Task to carry out: Extract every line below that contains the word "объектива".

↓

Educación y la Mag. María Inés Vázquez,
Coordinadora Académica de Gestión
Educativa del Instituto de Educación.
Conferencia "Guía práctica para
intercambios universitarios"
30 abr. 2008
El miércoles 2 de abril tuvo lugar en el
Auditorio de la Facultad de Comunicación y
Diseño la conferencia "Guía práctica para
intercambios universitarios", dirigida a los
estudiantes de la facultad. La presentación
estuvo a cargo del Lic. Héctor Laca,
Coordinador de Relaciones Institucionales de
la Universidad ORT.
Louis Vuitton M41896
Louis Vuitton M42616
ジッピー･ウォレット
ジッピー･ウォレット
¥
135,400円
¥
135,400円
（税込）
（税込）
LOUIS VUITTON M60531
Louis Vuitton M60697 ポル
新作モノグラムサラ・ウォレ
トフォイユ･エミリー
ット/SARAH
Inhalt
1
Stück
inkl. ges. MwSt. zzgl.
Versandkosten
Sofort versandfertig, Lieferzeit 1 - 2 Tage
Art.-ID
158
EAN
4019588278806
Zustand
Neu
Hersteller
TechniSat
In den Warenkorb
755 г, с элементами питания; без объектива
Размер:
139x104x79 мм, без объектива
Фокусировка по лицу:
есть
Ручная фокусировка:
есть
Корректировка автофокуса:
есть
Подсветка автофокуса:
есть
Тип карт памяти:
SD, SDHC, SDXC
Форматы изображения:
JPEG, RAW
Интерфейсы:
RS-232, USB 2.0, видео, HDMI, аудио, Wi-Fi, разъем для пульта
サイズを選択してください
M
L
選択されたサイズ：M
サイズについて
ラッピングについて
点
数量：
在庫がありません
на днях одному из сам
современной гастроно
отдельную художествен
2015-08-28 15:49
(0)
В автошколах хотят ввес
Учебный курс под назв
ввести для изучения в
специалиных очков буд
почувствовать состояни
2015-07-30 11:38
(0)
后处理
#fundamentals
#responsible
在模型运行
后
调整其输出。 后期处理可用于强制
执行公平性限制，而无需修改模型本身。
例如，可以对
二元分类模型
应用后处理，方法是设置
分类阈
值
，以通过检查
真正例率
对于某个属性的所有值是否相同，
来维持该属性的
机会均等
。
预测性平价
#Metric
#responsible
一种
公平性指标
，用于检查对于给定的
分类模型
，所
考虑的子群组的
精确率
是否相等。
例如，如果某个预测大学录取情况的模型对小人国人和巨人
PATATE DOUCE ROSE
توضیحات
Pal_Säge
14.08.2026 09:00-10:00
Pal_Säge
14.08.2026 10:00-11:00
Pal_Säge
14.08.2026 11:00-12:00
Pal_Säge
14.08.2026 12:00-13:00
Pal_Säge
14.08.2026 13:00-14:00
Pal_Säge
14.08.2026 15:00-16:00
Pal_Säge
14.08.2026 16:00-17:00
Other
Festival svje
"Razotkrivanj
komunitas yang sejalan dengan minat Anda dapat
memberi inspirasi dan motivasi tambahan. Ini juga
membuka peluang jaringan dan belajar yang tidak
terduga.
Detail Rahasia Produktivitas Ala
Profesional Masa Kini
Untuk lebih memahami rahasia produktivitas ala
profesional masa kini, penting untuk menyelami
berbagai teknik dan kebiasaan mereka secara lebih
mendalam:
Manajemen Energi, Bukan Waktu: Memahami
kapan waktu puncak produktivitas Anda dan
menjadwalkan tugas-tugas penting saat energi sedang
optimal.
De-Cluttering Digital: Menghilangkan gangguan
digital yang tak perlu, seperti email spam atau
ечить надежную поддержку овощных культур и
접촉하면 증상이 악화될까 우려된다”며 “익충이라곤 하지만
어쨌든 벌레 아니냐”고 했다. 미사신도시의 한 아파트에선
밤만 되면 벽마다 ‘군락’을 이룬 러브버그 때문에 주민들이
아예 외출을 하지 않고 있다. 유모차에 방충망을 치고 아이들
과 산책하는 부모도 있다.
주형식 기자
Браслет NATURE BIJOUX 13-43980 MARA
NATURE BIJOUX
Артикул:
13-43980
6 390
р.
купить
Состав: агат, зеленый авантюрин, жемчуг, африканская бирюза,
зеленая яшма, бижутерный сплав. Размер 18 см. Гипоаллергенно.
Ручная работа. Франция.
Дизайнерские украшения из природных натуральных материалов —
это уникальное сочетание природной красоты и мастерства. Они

↑

Task result:
755 г, с элементами питания; без объектива
139x104x79 мм, без объектива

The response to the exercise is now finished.